**Description of the task**
Rewrite the lines from the line with "9,52,03 is written." to the line with "It reads 1,23", replacing "clock" with "timepiece" and changing nothing else. Leave the pictures out of your answer.

— BEGIN Task input —

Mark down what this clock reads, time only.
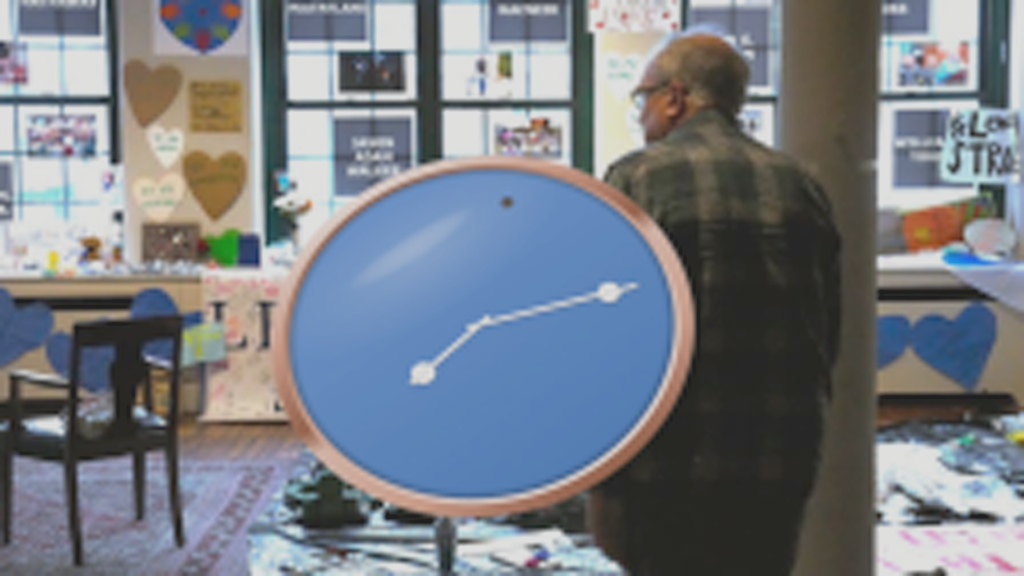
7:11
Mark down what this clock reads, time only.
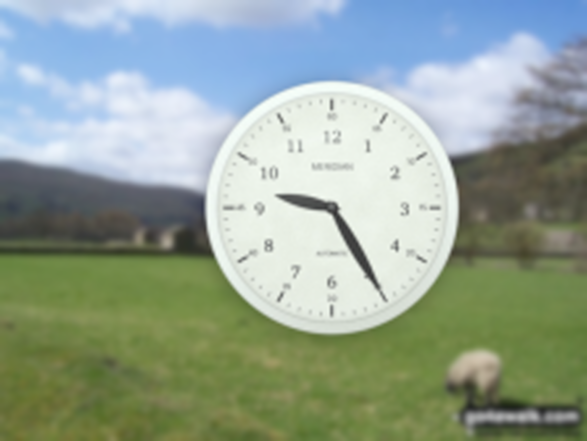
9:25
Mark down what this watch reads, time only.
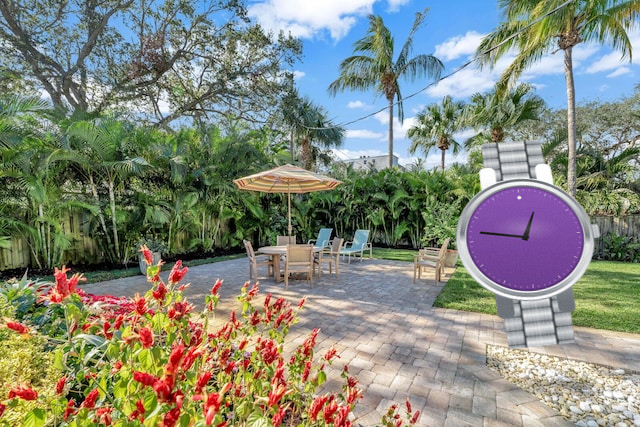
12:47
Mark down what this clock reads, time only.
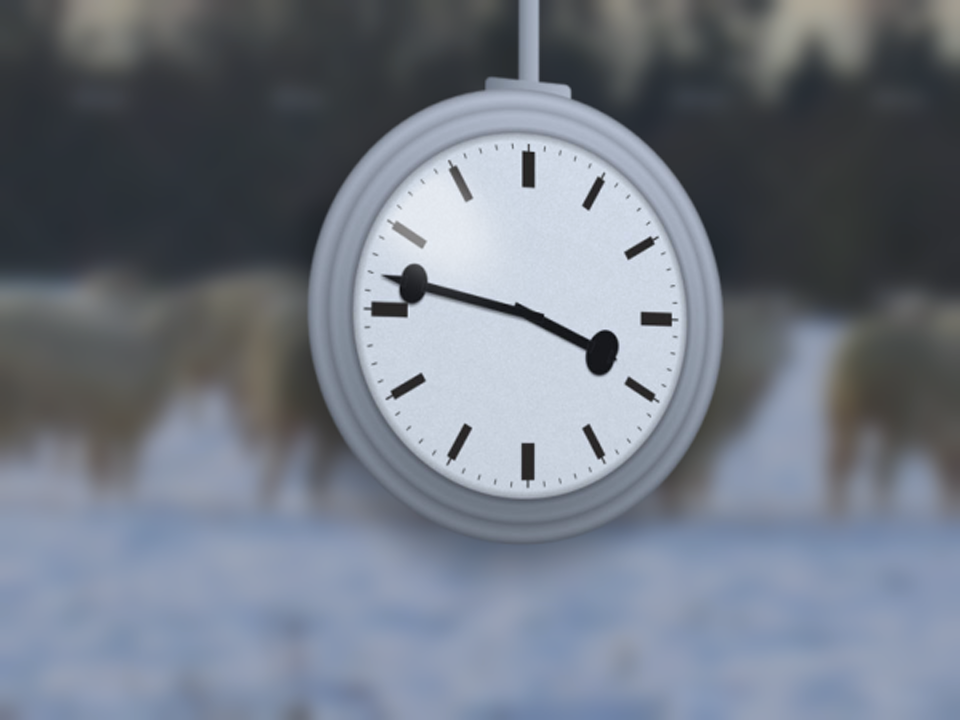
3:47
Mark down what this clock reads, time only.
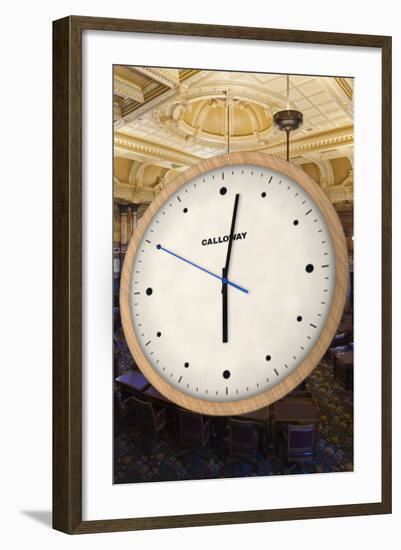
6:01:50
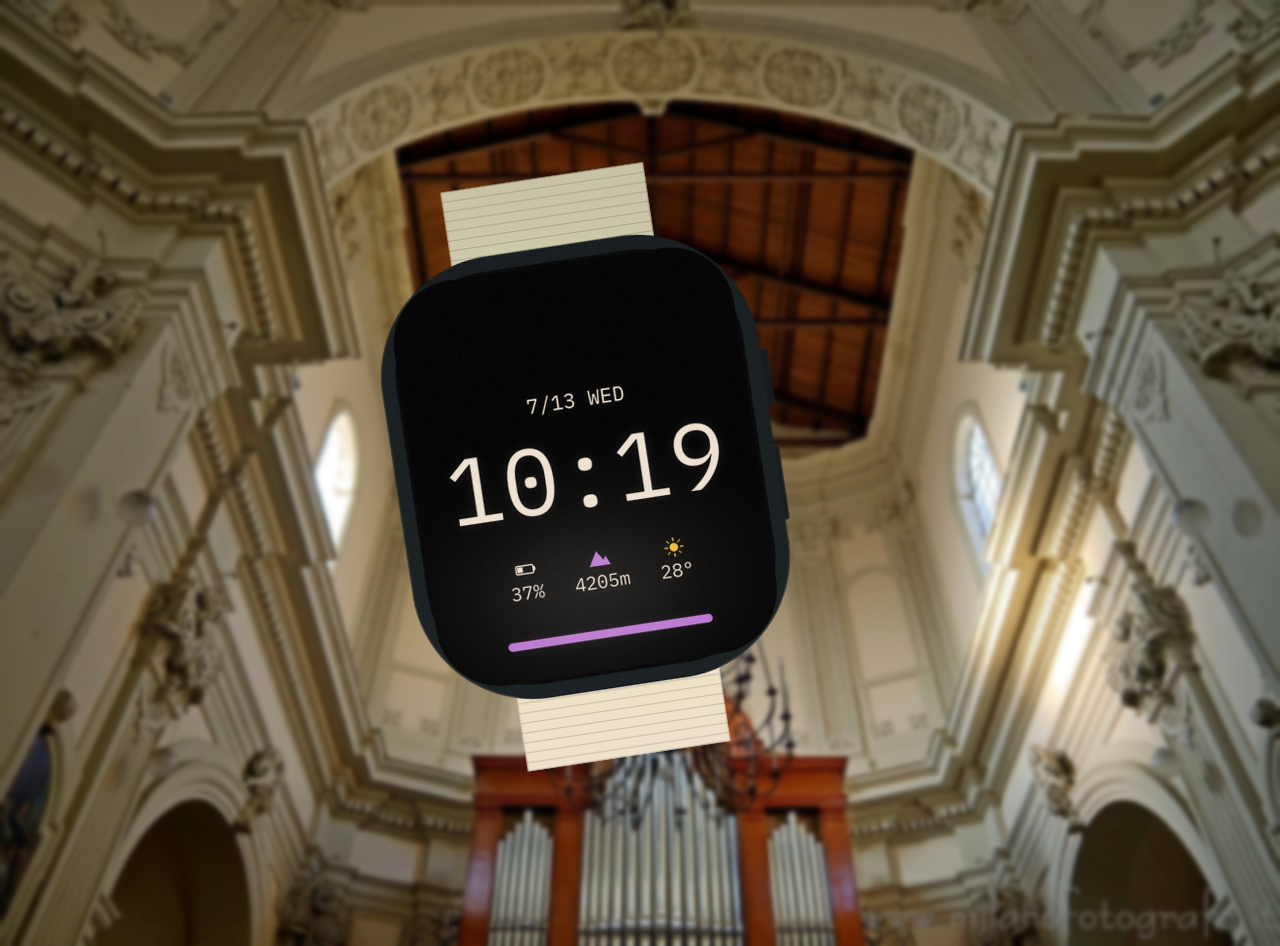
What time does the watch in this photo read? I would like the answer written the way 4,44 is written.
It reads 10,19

— END Task input —
— BEGIN Task input —

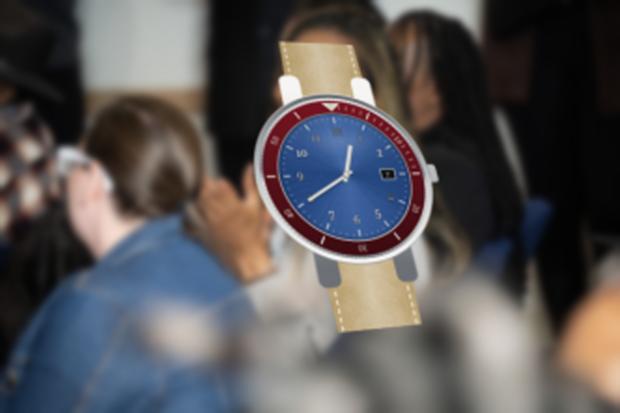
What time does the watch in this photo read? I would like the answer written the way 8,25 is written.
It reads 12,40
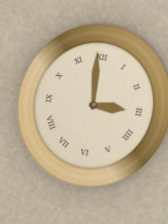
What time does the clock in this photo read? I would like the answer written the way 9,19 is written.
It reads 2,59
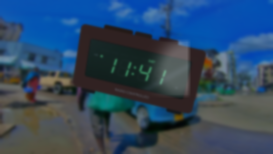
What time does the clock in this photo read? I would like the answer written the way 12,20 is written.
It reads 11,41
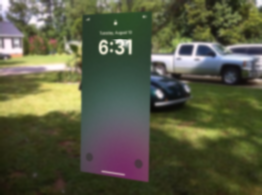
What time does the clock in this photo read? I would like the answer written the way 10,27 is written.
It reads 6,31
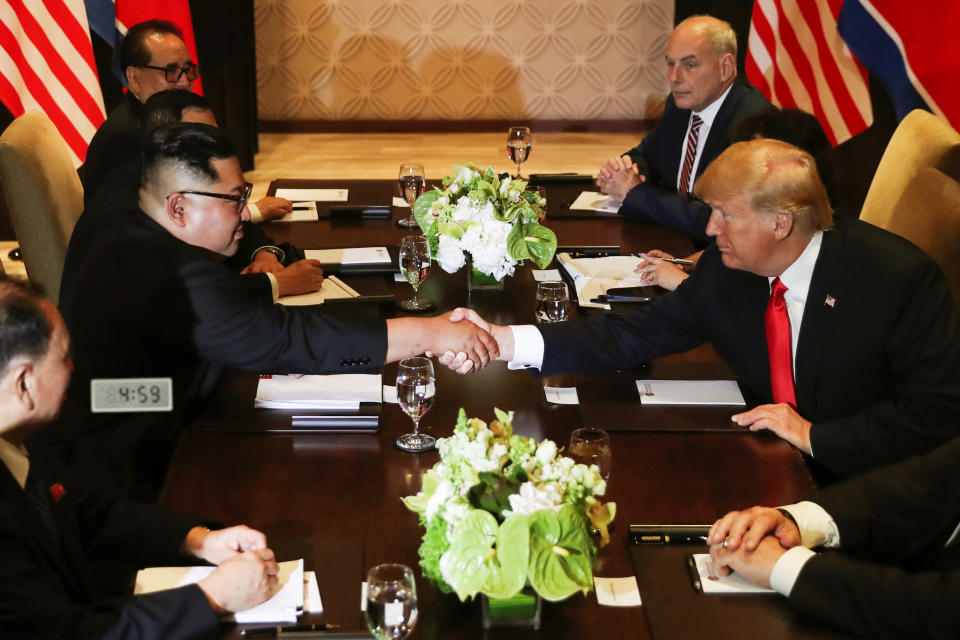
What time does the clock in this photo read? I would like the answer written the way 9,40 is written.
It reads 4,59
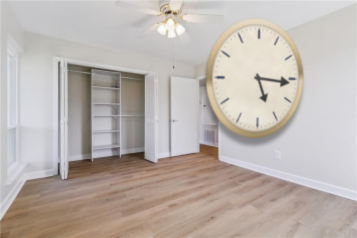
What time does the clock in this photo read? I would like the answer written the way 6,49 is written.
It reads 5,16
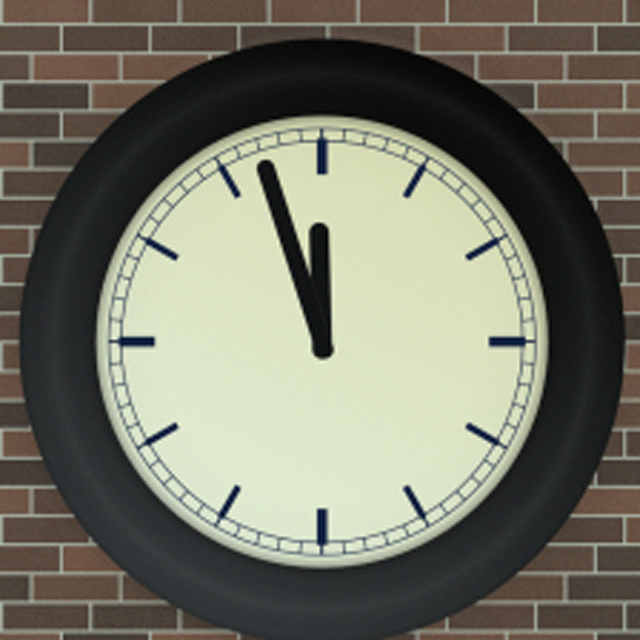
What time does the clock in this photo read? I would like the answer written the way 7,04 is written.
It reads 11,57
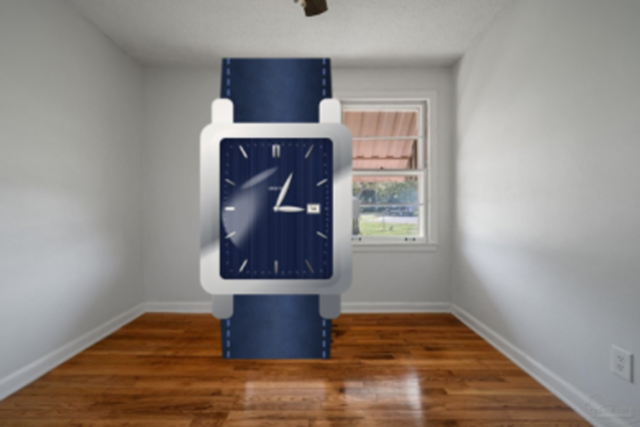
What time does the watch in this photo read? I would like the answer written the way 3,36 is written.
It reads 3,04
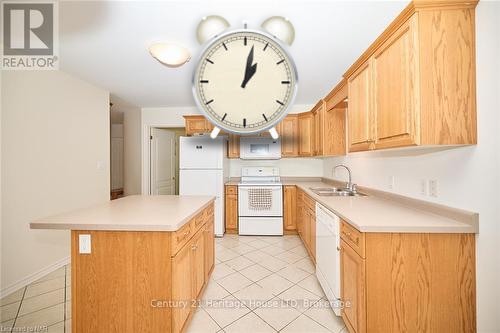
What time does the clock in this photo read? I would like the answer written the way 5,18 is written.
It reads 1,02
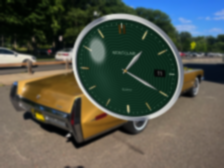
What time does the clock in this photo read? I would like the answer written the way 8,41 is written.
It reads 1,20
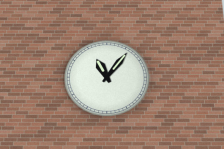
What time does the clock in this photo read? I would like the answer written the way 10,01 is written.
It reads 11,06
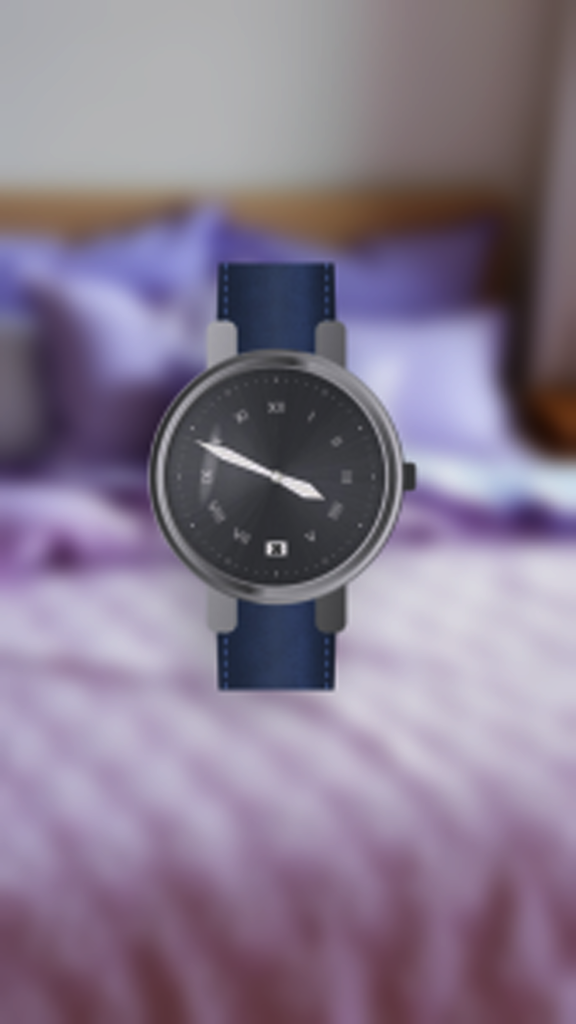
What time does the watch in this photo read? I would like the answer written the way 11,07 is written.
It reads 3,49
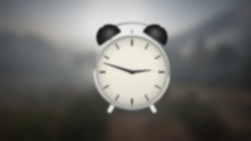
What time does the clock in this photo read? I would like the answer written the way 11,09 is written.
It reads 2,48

— END Task input —
— BEGIN Task input —

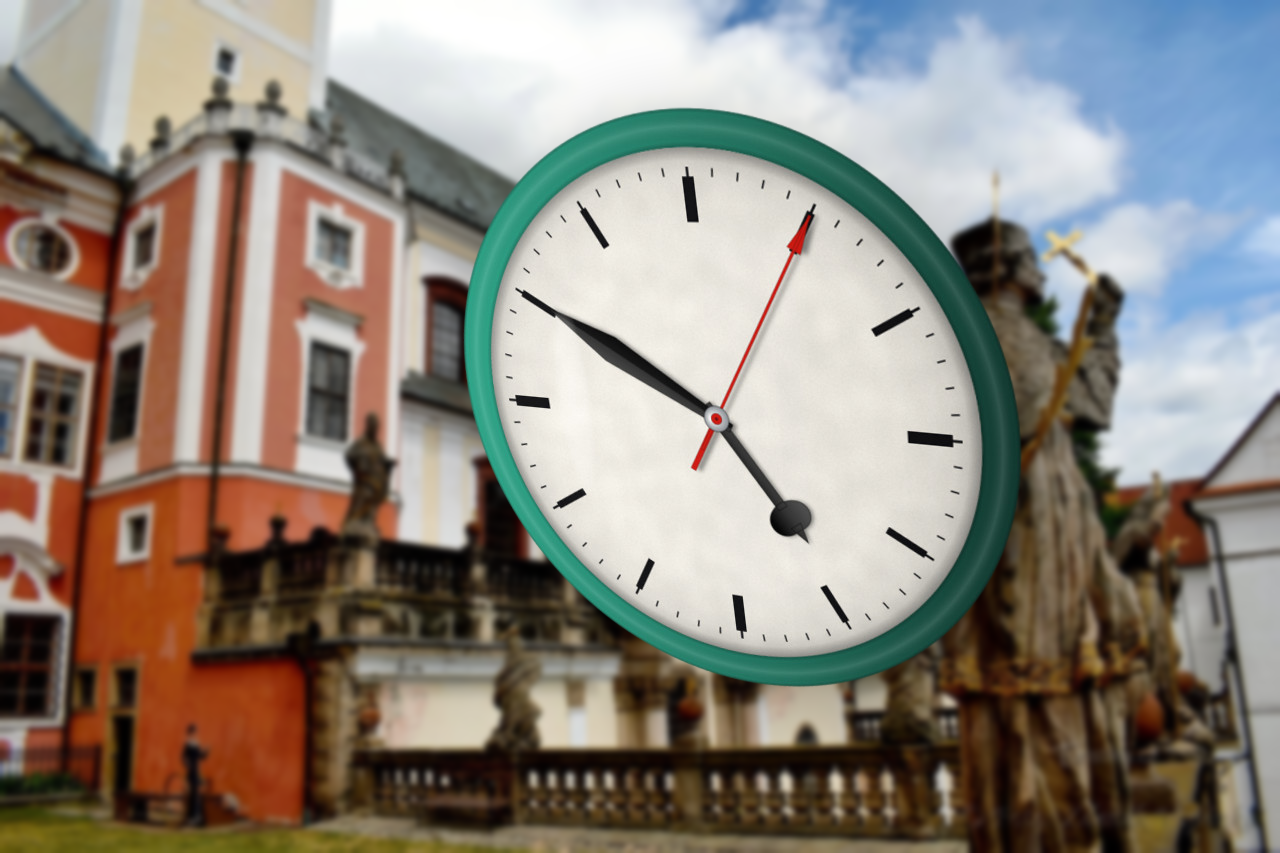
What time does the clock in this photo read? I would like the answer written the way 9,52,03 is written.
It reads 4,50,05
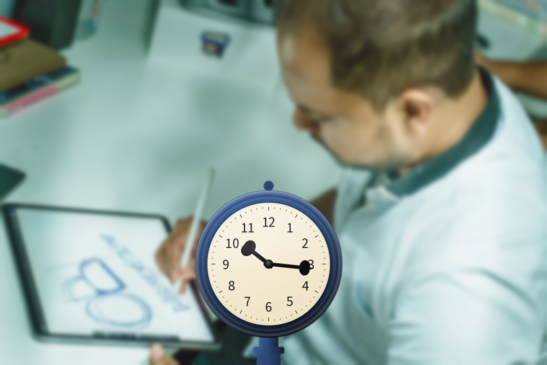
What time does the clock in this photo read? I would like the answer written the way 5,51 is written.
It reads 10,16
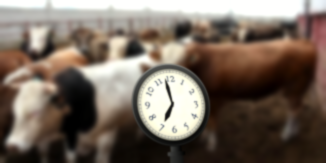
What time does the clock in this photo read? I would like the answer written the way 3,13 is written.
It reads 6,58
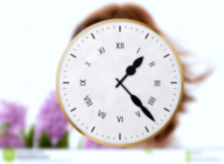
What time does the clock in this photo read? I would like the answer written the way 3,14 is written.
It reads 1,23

— END Task input —

**Complete answer**
What time does the timepiece in this photo read? I would like the answer written the way 9,52,03 is written.
It reads 4,50,05
What time does the timepiece in this photo read? I would like the answer written the way 5,51 is written.
It reads 10,16
What time does the timepiece in this photo read? I would like the answer written the way 3,13 is written.
It reads 6,58
What time does the timepiece in this photo read? I would like the answer written the way 3,14 is written.
It reads 1,23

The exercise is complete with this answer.